Characteristics of clonal hematopoiesis (CH)-related MDS. a The number of cases with sequenced, CH and MDS derived from CH in different four cohorts. Four papers are also shown. b Penetrance from CH to CH-derived MDS. Pie chart shows the number of cases with CH and CH-derived MDS in merged four cohorts. c Genes and frequencies of mutations in CH and MDS cohorts.

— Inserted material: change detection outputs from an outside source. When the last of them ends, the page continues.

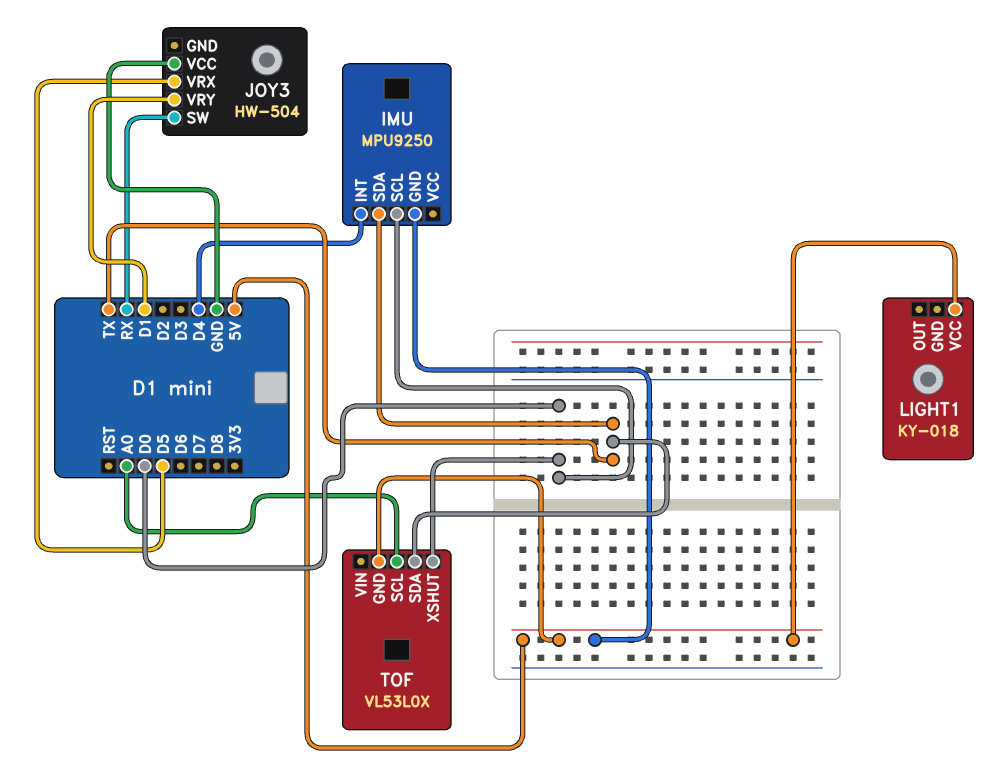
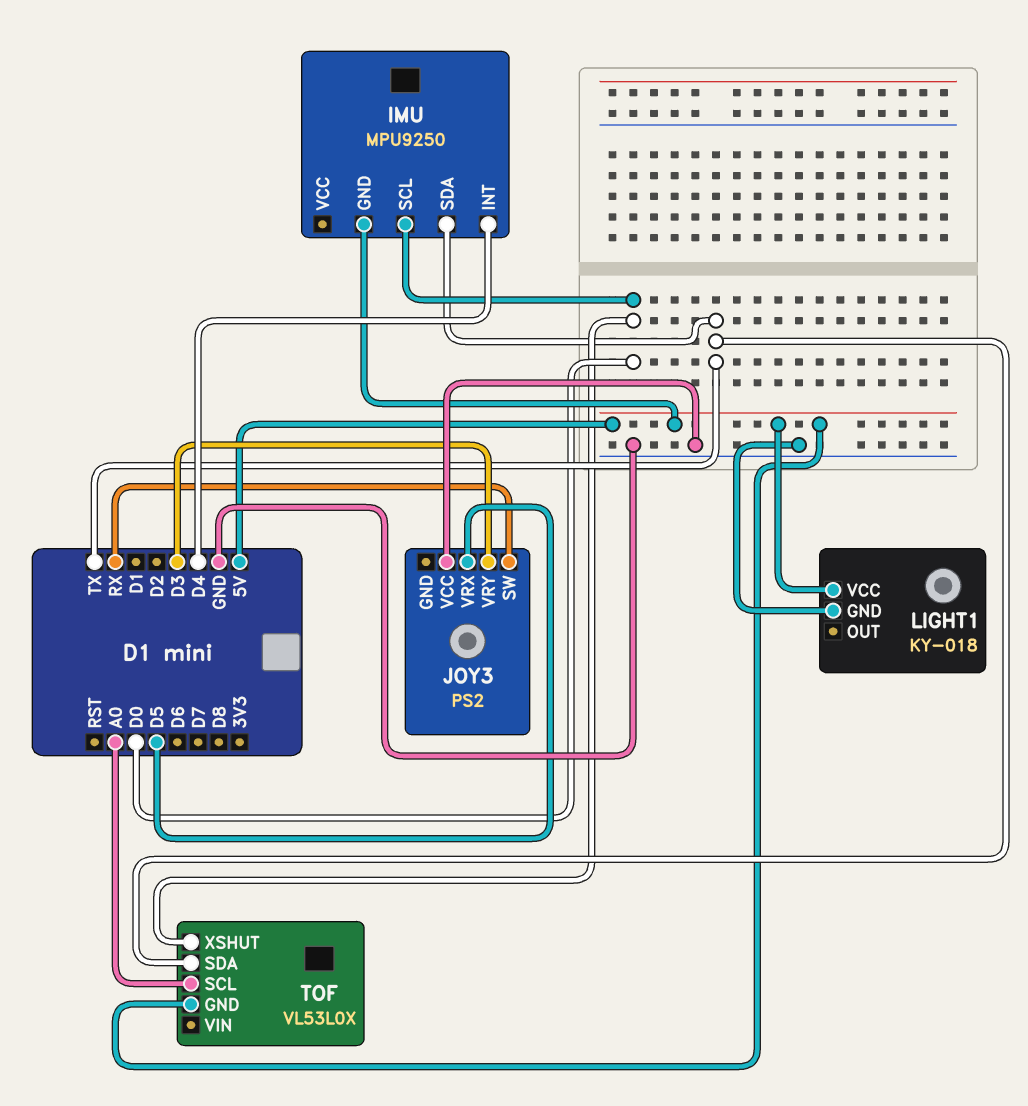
JOY3: HW-504 -> PS2
JOY3 pin VRY: D1 -> D3
LIGHT1 pin GND: none -> GND

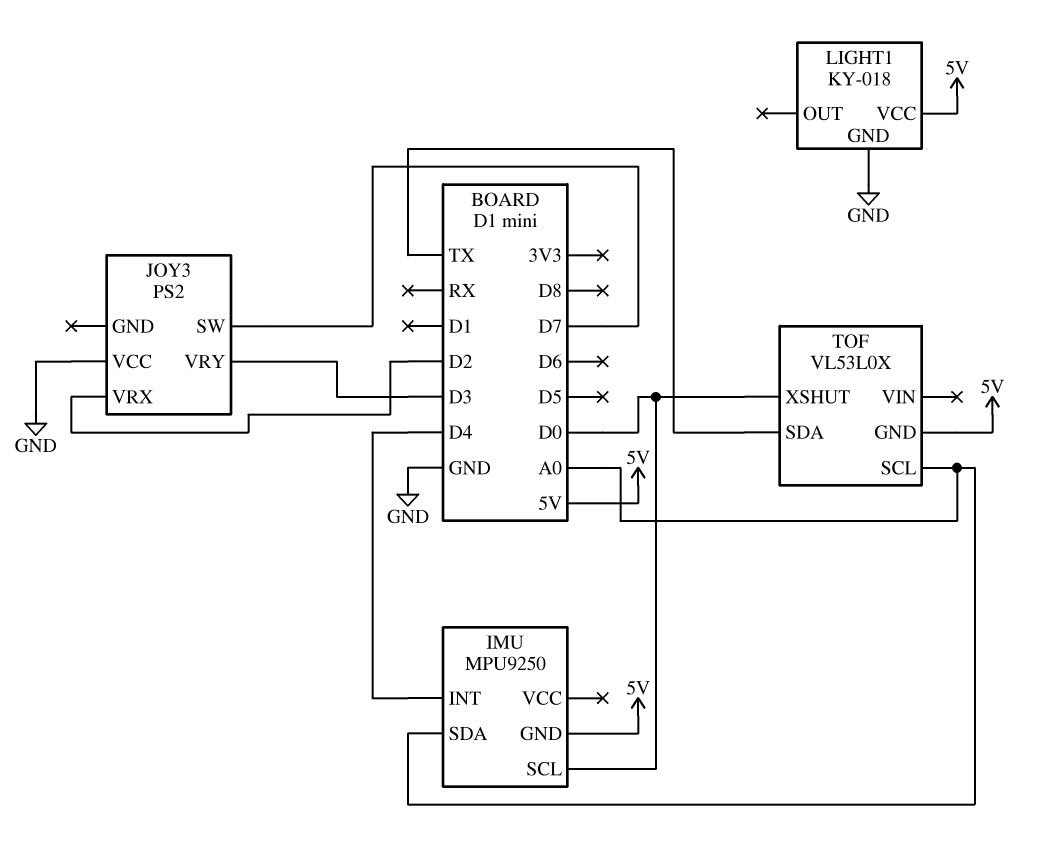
IMU pin SDA: TX -> A0
JOY3 pin SW: RX -> D7
JOY3 pin VRX: D5 -> D2

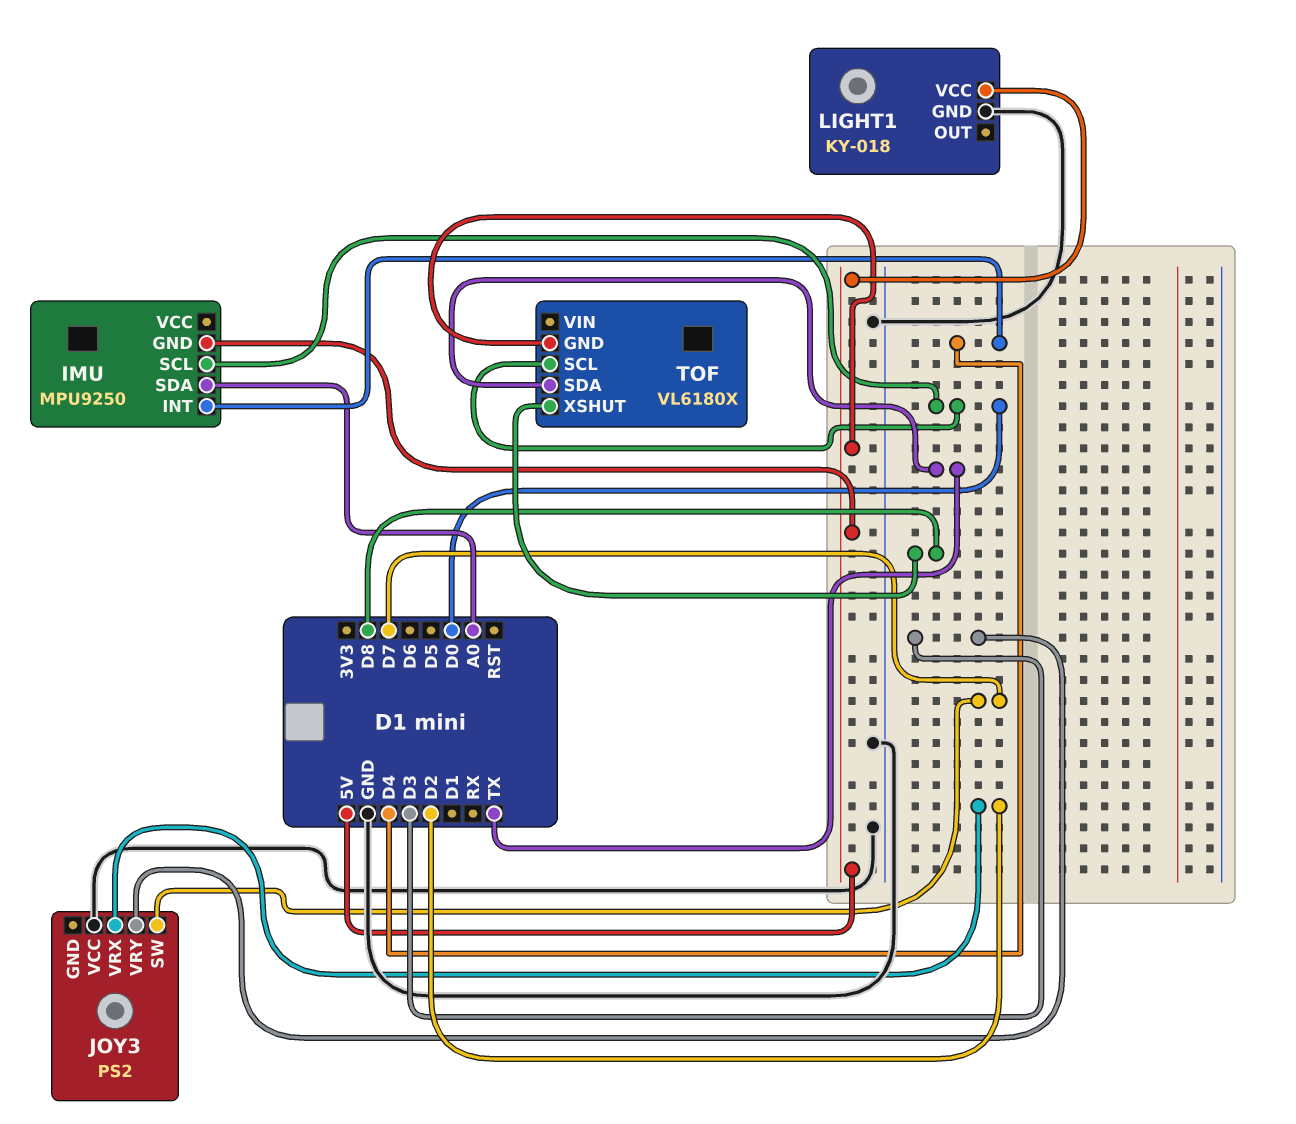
TOF: VL53L0X -> VL6180X
TOF pin SCL: A0 -> D0
TOF pin XSHUT: D0 -> D8

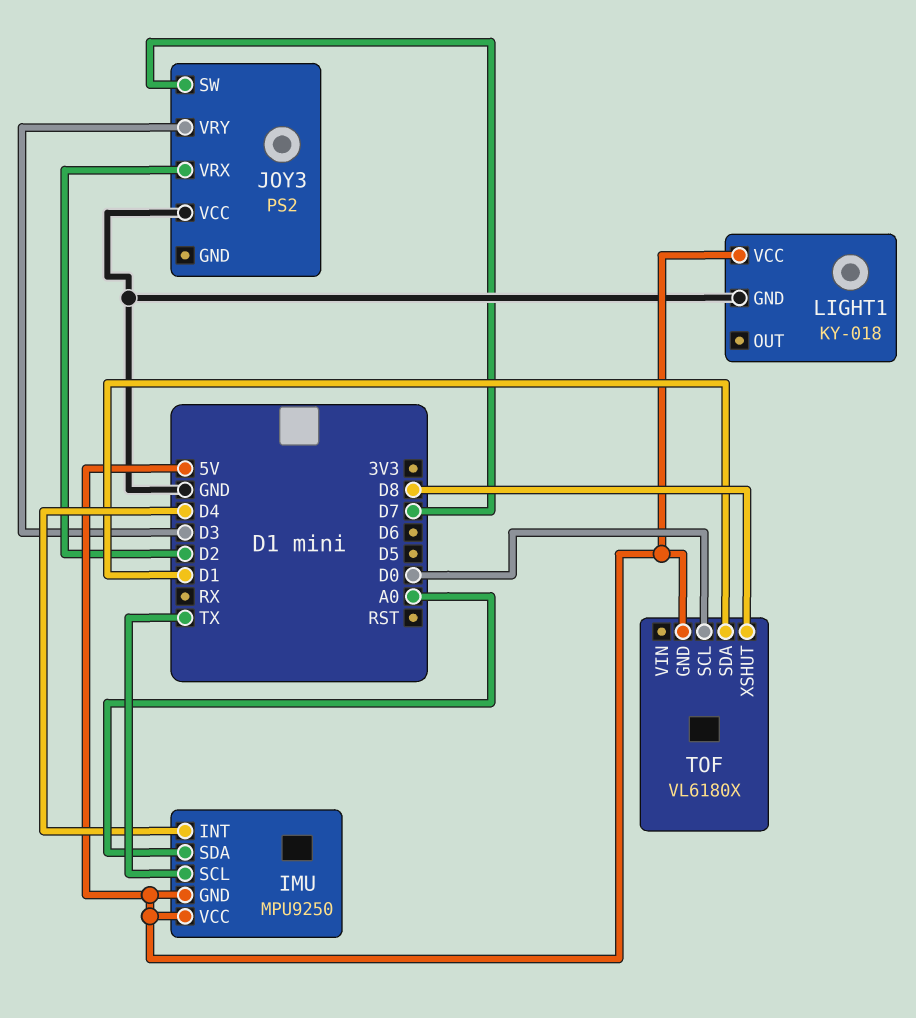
IMU pin SCL: D0 -> TX
IMU pin VCC: none -> 5V
TOF pin SDA: TX -> D1

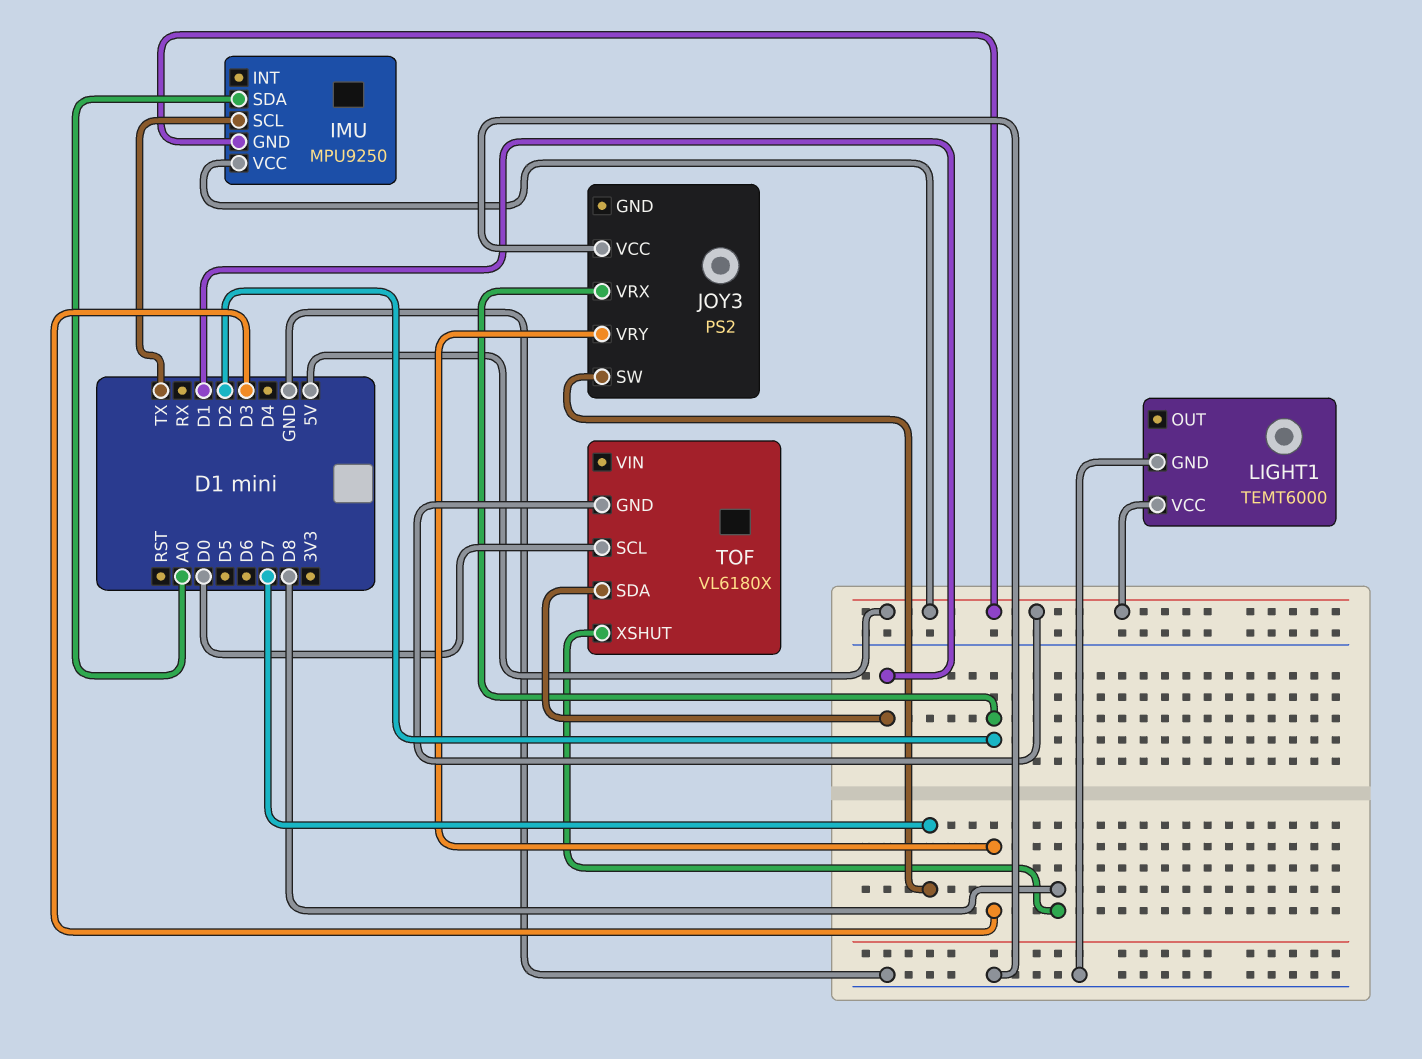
IMU pin INT: D4 -> none
LIGHT1: KY-018 -> TEMT6000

Frequencies of mutation in the CH cohort and of dominant mutations in the MDS cohort are shown light pink and purple bar graphs, respectively; four genes (DNMT3A, TET2, ASXL1, and JAK2) which were mutated in MDS and frequently in CH are shown on the left. Five genes (TP53, SF3B1, SRSF2, GNB1, and CBL) which were mutated with similar frequency in both cohorts are shown in the middle. Seven genes that are frequently dominant mutants in MDS and uncommon in CH are shown on the right. These distinct groups are marked CH-related (CH-R), overlapping, and CH-unrelated (CH-U). d Estimating CH-related MDS. MDS patients with dominant mutations of DNMT3A, TET2, ASXL1, and JAK2 were defined as CH-related. Those with TP53, SF3B1, SRSF2, GNB1, and CBL were defined overlapping. Finally, those with dominant mutations were defined as CH-unrelated. e Proportion of CH-R, CH-U and Overlapping MDSs. Pie chart shows MDS patients (n = 1809) divided into CH-R (n = 627), CH-U (n = 373), and overlapping MDS (n = 809). f Fractions of genetic mutations in CH-R and CH-U MDSs. Pie charts show fractions of genes with dominant mutations in CH-R (n = 627) and CH-U MDSs (n = 373). g Frequency of secondary mutations in CH-R (green) and CH-U MDS (yellow). *q < 0.01 (Fisher’s exact test P-values with Benjamini–Hochberg correction). h CH-R MDS cases have a better prognosis. Kaplan–Meier curves for overall survival among patients with CH-R MDS (green) and with CH-U MDS (yellow) are depicted. Tick marks indicate censored data.